Marc Cary Focus Trio

Motema/Membran 233784
(63 Min.)

Es gibt Klaviertrios zu Hauf. Die einen setzen den von E.S.T. vorgegebenen, von Rock, Funk, Techno und Ambient beeinflussten Weg fort, und die anderen swingen traditionell. Das Marc Cary Focus Trio folgt weder dem modernen Trend, noch kultiviert es das Erbe der Vergangenheit. Denn Cary, Ex-Pianist von Abbey Lincoln, der Kontra- und Elektrobassist Burniss Earl Travis II und der Schlagzeuger Sameer Gupta beziehen sich vor allem auf die weltmusikalische Seite des Jazz; in vier Titeln kommt noch Rashaan Carter als zweiter Bassist hinzu.

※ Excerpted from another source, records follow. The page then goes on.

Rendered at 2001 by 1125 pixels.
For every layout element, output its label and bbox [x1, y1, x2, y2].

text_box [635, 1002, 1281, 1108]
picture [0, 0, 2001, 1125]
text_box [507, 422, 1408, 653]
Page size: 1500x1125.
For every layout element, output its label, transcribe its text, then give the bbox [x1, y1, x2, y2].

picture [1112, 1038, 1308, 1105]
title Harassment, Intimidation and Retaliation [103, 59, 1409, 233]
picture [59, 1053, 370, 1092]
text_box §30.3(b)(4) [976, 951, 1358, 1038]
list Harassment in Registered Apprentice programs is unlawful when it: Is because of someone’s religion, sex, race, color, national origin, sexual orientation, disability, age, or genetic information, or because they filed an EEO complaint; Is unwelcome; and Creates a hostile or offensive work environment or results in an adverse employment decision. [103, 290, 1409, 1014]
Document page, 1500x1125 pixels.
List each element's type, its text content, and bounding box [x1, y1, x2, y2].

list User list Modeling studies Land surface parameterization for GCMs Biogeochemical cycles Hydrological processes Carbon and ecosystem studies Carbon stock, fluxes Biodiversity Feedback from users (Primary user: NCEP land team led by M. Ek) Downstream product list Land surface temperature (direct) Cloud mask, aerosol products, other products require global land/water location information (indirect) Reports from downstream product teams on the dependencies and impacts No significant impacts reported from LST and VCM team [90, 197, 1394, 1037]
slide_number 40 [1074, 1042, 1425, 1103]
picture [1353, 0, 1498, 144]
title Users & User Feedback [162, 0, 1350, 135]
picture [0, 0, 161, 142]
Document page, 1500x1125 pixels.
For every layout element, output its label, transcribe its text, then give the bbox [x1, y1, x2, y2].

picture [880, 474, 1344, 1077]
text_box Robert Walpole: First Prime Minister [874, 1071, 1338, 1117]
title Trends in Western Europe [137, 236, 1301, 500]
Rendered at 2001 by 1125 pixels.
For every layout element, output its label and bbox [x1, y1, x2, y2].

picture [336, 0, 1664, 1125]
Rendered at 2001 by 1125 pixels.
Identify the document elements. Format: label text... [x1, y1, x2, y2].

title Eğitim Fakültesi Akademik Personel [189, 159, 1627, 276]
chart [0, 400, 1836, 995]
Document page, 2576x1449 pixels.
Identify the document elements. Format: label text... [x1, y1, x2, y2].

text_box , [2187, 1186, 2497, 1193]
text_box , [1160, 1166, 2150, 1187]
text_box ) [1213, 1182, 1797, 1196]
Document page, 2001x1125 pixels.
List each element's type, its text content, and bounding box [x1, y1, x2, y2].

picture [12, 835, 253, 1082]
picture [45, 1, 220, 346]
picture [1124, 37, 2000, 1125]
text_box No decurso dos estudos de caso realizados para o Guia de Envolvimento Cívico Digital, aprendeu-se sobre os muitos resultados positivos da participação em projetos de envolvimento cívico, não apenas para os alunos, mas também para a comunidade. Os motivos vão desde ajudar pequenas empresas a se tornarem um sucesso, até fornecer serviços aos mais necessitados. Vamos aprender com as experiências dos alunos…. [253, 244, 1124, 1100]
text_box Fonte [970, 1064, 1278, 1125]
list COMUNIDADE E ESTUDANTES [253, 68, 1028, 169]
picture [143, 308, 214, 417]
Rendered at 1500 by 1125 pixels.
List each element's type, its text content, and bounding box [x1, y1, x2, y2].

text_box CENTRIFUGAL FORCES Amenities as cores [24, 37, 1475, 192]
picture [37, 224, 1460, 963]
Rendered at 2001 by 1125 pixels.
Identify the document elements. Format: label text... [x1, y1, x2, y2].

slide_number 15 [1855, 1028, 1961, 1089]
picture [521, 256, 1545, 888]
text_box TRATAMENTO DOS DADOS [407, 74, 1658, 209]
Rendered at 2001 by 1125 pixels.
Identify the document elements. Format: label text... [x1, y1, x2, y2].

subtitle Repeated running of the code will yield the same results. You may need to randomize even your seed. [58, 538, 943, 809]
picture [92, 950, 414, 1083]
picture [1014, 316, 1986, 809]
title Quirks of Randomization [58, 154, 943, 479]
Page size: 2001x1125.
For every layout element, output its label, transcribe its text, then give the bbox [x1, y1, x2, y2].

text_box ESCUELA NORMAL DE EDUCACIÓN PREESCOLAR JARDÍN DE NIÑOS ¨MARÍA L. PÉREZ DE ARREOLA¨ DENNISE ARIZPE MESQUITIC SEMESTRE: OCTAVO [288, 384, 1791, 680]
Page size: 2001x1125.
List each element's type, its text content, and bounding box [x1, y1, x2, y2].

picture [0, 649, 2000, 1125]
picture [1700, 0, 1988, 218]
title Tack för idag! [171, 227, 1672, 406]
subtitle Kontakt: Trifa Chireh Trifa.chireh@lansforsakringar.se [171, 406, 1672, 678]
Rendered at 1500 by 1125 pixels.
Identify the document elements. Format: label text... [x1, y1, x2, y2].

Durch Tablas und Keyboard-Gewaber mutet der Opener „Todi Blues“ zunächst indo-esotherisch an, bevor er an Tempo gewinnt und zum Indo-Rock-Jazz mutiert. Mit „Waltz Betty Waltz“ folgt der beschwingte Gegenpol, und „He Who Hops Around“ lebt vom nervösen Puls aller drei, dem stellenweise ein simples, gerade dadurch magisches Klavierostinato entgegensteht. Mit „Open Baby“ und „Spectrum“ stellen sich Erinnerungen an die frühen Weather Report und Tony Williams‘ Lifetime ein, während das vergnügte „Tanktified“ Assoziationen an Standardthemen weckt, ohne diese zu erfüllen. Mit „Boom“, „Ready Or Not“, „Indegenious“ und „Outside My Window“ dominieren dichte, von McCoy Tyners Trance-Alben inspirierte Tontrauben. Aber auf „Sahara“ oder „Atlantis“ hatte sich dieser – ähnlich wie Carys Trio – ebenfalls von Musik aus Afrika und Asien inspirieren lassen. Dass sich aus diesen Traditionsbezügen spannende Konzepte ergeben können, macht Carys Album klar.